Cheung echoed a view from Pam Ford, general manager for economic development at Auckland Tourism, Events and Economic Development who said the alliance had fast-forwarded economic benefits from decades of bilateral sister city arrangements between the cities. "From an economic development side, I think, probably, we've expedited this by hundreds of years."

While at the beginning of the three-way alliance there had probably been a desire from Guangzhou and Auckland to give them a leg-up into Hollywood, Cheung said the arrangement had instead morphed into companies from the three cities working together for investment in associated technologies such as video on demand, over-the-top broadcast and virtual and augmented reality.

"This model is becoming so interesting that other folks are now referring to it.
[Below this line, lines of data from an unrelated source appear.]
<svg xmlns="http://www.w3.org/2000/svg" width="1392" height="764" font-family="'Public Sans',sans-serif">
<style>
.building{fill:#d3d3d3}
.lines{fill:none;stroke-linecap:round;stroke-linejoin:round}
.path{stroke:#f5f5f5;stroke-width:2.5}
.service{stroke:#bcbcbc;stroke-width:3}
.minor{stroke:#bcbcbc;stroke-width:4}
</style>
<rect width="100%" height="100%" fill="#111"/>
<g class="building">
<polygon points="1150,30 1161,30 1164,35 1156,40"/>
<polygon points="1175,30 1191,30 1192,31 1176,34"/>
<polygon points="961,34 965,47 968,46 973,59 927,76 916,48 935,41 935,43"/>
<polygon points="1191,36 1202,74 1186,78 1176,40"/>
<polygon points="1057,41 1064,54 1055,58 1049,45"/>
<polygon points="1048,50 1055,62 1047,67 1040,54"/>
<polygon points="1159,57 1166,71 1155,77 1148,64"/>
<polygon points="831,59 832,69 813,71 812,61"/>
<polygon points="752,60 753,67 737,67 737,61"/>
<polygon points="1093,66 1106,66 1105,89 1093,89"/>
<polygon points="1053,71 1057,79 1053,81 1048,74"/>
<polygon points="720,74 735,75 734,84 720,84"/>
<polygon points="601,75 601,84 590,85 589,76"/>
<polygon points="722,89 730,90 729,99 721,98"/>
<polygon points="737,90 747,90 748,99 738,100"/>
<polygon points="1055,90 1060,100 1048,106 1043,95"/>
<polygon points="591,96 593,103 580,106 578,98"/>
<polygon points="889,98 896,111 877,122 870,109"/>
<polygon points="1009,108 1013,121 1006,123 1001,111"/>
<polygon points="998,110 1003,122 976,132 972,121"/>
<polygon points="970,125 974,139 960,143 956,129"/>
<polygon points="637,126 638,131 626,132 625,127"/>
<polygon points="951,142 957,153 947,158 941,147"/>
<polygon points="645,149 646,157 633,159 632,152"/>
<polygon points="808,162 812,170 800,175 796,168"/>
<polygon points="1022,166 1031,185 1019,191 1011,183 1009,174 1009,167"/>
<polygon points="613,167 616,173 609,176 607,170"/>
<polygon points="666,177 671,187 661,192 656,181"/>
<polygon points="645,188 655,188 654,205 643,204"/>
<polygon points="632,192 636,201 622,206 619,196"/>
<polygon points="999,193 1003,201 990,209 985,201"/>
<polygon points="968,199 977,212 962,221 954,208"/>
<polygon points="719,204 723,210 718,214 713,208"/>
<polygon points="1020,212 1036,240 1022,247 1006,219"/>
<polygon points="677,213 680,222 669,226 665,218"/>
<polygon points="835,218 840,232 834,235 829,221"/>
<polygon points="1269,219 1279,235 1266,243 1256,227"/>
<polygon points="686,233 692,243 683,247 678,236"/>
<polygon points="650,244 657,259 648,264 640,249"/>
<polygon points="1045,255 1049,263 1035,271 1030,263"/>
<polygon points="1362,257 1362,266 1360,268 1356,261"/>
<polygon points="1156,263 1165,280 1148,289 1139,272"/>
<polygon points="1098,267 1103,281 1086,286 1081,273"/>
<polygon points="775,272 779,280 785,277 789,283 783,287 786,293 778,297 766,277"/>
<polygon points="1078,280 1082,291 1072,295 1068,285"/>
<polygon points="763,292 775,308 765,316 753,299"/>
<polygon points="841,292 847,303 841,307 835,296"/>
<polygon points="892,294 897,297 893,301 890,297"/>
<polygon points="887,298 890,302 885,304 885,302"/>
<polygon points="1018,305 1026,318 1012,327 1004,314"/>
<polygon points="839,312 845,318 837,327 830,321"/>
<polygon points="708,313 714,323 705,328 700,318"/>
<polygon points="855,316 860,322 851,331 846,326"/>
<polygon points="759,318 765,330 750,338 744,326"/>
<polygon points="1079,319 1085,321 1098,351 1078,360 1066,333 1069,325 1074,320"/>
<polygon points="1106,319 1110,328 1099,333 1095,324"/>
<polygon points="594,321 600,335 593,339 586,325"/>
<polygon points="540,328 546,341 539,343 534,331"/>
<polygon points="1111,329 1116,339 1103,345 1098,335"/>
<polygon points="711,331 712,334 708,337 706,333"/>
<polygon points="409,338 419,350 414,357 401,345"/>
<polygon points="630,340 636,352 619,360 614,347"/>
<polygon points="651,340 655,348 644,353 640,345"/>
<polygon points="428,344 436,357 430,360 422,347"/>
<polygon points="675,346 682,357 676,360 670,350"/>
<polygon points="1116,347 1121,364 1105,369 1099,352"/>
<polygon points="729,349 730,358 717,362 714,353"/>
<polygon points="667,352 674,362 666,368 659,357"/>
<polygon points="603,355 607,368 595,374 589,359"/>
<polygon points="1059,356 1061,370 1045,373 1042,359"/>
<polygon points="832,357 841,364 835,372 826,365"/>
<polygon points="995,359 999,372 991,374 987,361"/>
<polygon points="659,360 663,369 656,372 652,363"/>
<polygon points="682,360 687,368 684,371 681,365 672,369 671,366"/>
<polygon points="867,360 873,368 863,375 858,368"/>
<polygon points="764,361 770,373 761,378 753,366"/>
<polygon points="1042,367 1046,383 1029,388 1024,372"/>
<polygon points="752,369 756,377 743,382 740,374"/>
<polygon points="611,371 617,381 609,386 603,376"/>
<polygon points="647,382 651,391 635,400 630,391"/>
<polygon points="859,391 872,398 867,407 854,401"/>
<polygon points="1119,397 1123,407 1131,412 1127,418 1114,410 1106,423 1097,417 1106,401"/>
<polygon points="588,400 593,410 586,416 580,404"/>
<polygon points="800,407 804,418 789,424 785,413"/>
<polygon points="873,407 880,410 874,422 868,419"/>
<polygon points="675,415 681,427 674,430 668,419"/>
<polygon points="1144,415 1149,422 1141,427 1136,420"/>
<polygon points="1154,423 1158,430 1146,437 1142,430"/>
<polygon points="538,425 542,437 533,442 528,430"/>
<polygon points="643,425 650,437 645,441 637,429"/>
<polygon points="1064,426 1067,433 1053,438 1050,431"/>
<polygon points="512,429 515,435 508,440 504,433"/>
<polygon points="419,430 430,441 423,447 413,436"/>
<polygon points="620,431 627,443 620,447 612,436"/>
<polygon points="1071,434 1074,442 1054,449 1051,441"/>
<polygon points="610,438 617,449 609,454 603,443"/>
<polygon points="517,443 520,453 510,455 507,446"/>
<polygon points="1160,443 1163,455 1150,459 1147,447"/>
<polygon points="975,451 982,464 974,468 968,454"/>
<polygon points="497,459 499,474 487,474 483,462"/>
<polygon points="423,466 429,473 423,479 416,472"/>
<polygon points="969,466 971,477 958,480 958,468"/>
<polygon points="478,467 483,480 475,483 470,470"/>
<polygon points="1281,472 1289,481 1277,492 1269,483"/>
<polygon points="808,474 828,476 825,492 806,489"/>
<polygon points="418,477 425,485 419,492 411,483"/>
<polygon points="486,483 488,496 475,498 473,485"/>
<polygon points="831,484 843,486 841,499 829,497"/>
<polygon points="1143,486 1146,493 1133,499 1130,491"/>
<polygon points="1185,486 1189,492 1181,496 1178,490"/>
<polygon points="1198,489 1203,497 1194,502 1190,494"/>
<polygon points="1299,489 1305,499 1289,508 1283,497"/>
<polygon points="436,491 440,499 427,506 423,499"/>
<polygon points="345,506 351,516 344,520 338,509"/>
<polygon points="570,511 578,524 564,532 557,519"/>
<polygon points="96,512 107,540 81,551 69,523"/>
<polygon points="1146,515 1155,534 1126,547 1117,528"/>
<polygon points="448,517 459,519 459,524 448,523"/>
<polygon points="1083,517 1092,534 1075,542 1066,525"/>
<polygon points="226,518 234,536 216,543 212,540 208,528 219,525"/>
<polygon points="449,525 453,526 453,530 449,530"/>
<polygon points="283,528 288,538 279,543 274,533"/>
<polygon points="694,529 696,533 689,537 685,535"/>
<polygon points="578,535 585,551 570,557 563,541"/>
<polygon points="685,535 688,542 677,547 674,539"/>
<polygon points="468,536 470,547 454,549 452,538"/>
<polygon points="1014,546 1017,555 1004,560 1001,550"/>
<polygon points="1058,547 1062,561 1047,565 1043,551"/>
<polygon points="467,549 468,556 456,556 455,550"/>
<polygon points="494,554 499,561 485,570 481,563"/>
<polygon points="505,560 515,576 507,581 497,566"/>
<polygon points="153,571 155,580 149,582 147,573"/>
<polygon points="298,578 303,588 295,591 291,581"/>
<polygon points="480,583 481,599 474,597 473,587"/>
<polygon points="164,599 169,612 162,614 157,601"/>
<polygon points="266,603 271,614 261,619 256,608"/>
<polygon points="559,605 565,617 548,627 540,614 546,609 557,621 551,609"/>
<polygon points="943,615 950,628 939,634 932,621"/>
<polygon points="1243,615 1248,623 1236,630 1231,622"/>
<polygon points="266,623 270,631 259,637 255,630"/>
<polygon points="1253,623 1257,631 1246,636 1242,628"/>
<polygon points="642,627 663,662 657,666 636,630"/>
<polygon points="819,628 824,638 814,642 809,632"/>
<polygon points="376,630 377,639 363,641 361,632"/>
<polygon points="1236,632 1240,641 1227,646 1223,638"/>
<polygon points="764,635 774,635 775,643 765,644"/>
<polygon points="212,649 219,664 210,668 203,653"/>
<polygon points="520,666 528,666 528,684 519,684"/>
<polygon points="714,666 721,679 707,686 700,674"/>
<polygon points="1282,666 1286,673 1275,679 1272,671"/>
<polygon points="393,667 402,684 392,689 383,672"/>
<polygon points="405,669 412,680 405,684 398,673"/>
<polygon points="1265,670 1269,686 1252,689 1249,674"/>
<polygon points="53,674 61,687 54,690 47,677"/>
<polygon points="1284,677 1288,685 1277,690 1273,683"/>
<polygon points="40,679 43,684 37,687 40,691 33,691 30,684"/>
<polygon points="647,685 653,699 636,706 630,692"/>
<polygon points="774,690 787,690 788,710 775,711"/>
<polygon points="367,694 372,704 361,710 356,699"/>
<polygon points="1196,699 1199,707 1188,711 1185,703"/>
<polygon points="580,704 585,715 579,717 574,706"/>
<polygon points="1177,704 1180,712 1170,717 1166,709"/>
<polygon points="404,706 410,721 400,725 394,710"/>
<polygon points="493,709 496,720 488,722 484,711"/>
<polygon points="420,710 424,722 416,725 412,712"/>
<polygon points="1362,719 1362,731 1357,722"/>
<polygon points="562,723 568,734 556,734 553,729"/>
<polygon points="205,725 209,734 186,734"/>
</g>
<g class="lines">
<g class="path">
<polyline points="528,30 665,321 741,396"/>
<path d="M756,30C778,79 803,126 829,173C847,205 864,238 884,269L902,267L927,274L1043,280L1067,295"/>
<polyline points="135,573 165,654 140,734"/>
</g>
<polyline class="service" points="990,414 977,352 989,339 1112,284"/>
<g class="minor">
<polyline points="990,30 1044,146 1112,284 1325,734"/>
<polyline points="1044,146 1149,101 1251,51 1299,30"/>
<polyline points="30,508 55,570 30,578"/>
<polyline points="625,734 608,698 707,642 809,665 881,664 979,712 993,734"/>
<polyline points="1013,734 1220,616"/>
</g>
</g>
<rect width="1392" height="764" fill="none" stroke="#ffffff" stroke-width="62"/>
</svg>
This is the first three-city alliance of its type in the world. I think other people are now replicating it and the reason why they're doing so is that the Brookings Institution actually wrote a book on various types of programmes that are supporting foreign direct investment and international collaboration and we were featured," Cheung said. "Around the world people should really start looking at this as a model."

Texas based Ron Hicks, founder and chief executive of HerdX Inc, which allows consumers to trace the origins of meat from cow to table, is a serial entrepreneur and inventor of disruptive technologies, honoured by Business Week magazine for his industrial design. Hicks said his company was "promoting agricultural awareness in consumption of meat" using Blockchain technologies.

Ron Hicks of HerdX,

"We have selected New Zealand as our next country to move into," he told the 250 or so attending. "Our goal is to try to help to assist move products from this country to others. If you can show it's meat from a very well raised livestock animal and if you could move it across the world safely and securely, consumer trust becomes the norm.

"I'm here to look at investing."

That was music to the ears of organisers, whose goal is to go beyond Ted-Talk style impressive presentations to the nitty gritty of putting companies from the three cities together. 

The international investors listed in the event's delegate booklet almost equalled the number of international presenters, from Hicks to a venture capitalist based in Singapore to a fund manager for 53 A-listed companies across China and a Santa Monica-based start-up investor for food, agritech and medical devices.

They heard from Kiwi firms innovating in virtual reality, health technologies and data sharing.

And they heard from companies like PCI-Suntek Technology from Guangzhou, whose vice-president, Liu Bin outlined its extensive development of face recognition, finger vein recognition, intelligent robots and near field communication. His accompanying video showing these technologies at work in daily life around Guangzhou in the metro, public facilities and workplaces looked like a work of science fiction.

The MC, Miriama Kamo, perhaps summed up the presentation and the day well. "We are literally facing the future."

Today the guests, including investors, fan out to venues across Auckland to visit screen production and Maori enterprises, among others. 

The Tripartite, which last year in LA focused on foreign direct investment into that city, returns in 2020 to Guangzhou. It continues to defy its possible categorisation as a glad-handing talkfest. The leader of the Chinese delegation Zhang Shuofu, the city's Communist Party secretary, indicated such alliances fitted with his country's major global trade and economic play, the Belt and Road Initiative.

Auckland Mayor Phil Goff lauded the alliance's achievements in setting up business deals worth many millions. The former foreign minister said:  "Cities work at a more intimate level than countries can do."

He talked up Auckland's hosting in 2021 of events such as Apec and the America's Cup.

But that opened him to a zinger from Los Angeles deputy mayor Jeff Gorell: "The most important export from Auckland over the next two years is going to be the America's Cup. We look forward to sending that back."